Indra Lal Roy DFC (2 December 1898 – 22 July 1918) is the first, and thus far only Indian World War I flying ace. While serving in the Royal Flying Corps and its successor, the Royal Air Force, he claimed ten aerial victories; five aircraft destroyed (one shared), and five 'down out of control' (one shared) in just over 170 hours flying time.
When the First World War broke out, Roy was attending St Paul's School, Hammersmith in London, England. Initially rejected by the Royal Flying Corps on the grounds of defective eyesight, Roy paid for an second opinion from a leading eye specialist, and the decision was overturned. Five months after turning 18, on 4 April 1917 he joined the RFC, and was commissioned as a second lieutenant on 5 July. After training and gunnery practice at Vendôme and Turnberry, he joined No. 56 Squadron on 30 October. Roy was part of "A" Flight, commanded by Captain Richard Maybery.

Two months later, Roy was injured after he crash-landed his S.E.5a fighter on 6 December. While recovering, Roy made numerous sketches of aircraft — many of which survive. In May he returned to duty as an equipment officer, but within a few weeks was passed as medically fit to fly and was transferred to Captain George McElroy's flight in No. 40 Squadron in June 1918.

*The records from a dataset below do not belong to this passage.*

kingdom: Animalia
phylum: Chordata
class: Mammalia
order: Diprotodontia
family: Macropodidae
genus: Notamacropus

On his return to active service, Roy achieved ten victories (two shared) in thirteen days. His first was a Hannover over Drocourt on 6 July. This was followed by three victories in the space of four hours on 8 July (two Hannover Cs and a Fokker D.VII); two on 13 July (a Hannover C and a Pfalz D.III); two on 15 July (two Fokker D.VIIs); and one on 18 July (a DFW C.V). Roy's final victory came the following day when he shot down a Hannover C over Cagnicourt. He is believed to be the first and only Indian flying ace of the First World War.

Roy was killed over Carvin on 22 July 1918 in a dog fight against Fokker D.VIIs ofJagdstaffel 29. He is buried at Estevelles Communal Cemetery, Pas-de-Calais, France.